What a little sweetie,she looks so small.Love her little coat.Did she enjoy it ?


----------



## lulu'smom (Jan 4, 2012)

What a good little baby doll!! I bet she got an A+!


----------



## Lilys Mum (Sep 25, 2013)

Oh my goodness! She is precious and so well behaved! xx


----------



## Baby Girls Mom (Aug 30, 2013)

Wow Lilly good job.

Sent from Petguide.com Free App


----------



## coco_little_bear (May 30, 2012)

That's so sweet and she looks so cute in that little top! It looks like she did well.


----------



## AnnHelen (Nov 29, 2010)

Woooow that*s a good girl !!! So great to see <3


----------



## LivingOurLoveSong (Oct 29, 2013)

Way to go Lily! She looks so cute and well behaved!


----------



## susieQ (Jan 24, 2014)

Lily is so adorable.
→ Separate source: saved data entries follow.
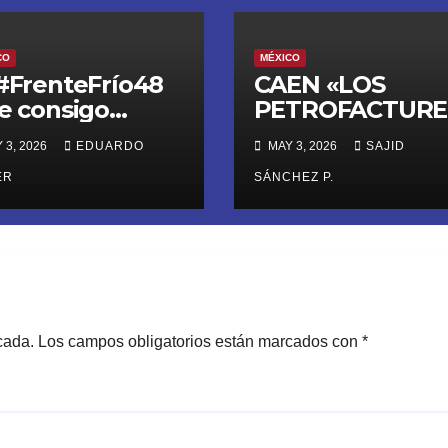
CO
MÉXICO
 #FrenteFrío48
CAEN «LOS
ae consigo
PETROFACTURE
rmentas
OS»: La red
 3, 2026
EDUARDO
MAY 3, 2026
SAJID
eras, granizo y
criminal que
esgo de
ER
lavaba dinero de
SÁNCHEZ P.
undaciones
huachicol con 4
empresas facha
cada.
Los campos obligatorios están marcados con
*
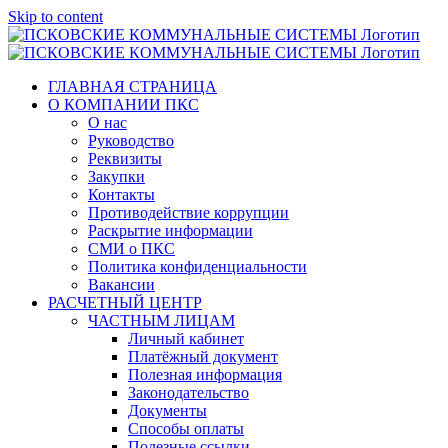
Skip to content
ГЛАВНАЯ СТРАНИЦА
О КОМПАНИИ ПКС
О нас
Руководство
Реквизиты
Закупки
Контакты
Противодействие коррупции
Раскрытие информации
СМИ о ПКС
Политика конфиденциальности
Вакансии
РАСЧЕТНЫЙ ЦЕНТР
ЧАСТНЫМ ЛИЦАМ
Личный кабинет
Платёжный документ
Полезная информация
Законодательство
Документы
Способы оплаты
Полезные ссылки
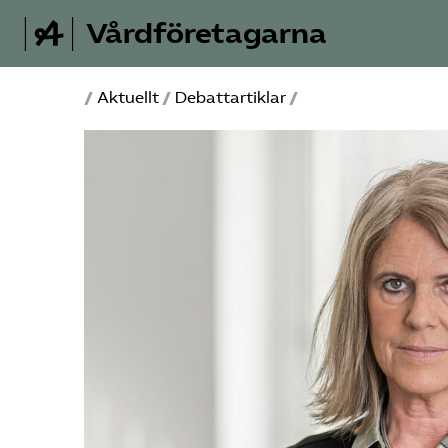
Vårdföretagarna
/
Aktuellt
/
Debattartiklar
/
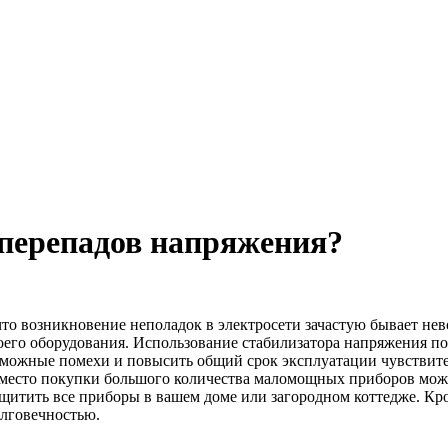
 перепадов напряжения?
что возникновение неполадок в электросети зачастую бывает нев
его оборудования. Использование стабилизатора напряжения по
зможные помехи и повысить общий срок эксплуатации чувствит
 вместо покупки большого количества маломощных приборов мож
ащитить все приборы в вашем доме или загородном коттедже. Кро
лговечностью.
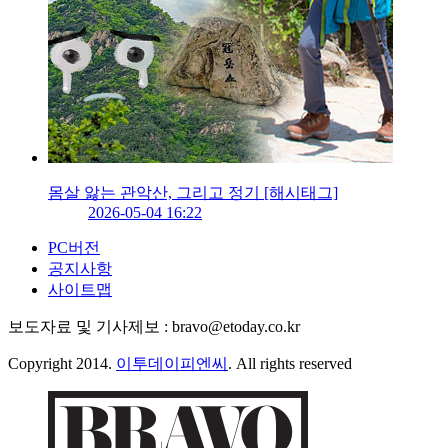
몸살 앓는 관악산, 그리고 정기 [해시태그]
2026-05-04 16:22
PC버전
공지사항
사이트맵
보도자료 및 기사제보 : bravo@etoday.co.kr
Copyright 2014.
이투데이피엔씨
. All rights reserved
Good luck with her training! 🐶


Sent from Petguide.com Free App


----------



## Chihuahua Mommy (Dec 28, 2012)

Awe she looks like shes enjoying the class and shes so well behaved!


----------



## CaptainF (Sep 4, 2016)

OMG - she is just darling & it looks like you & she found a friend there


----------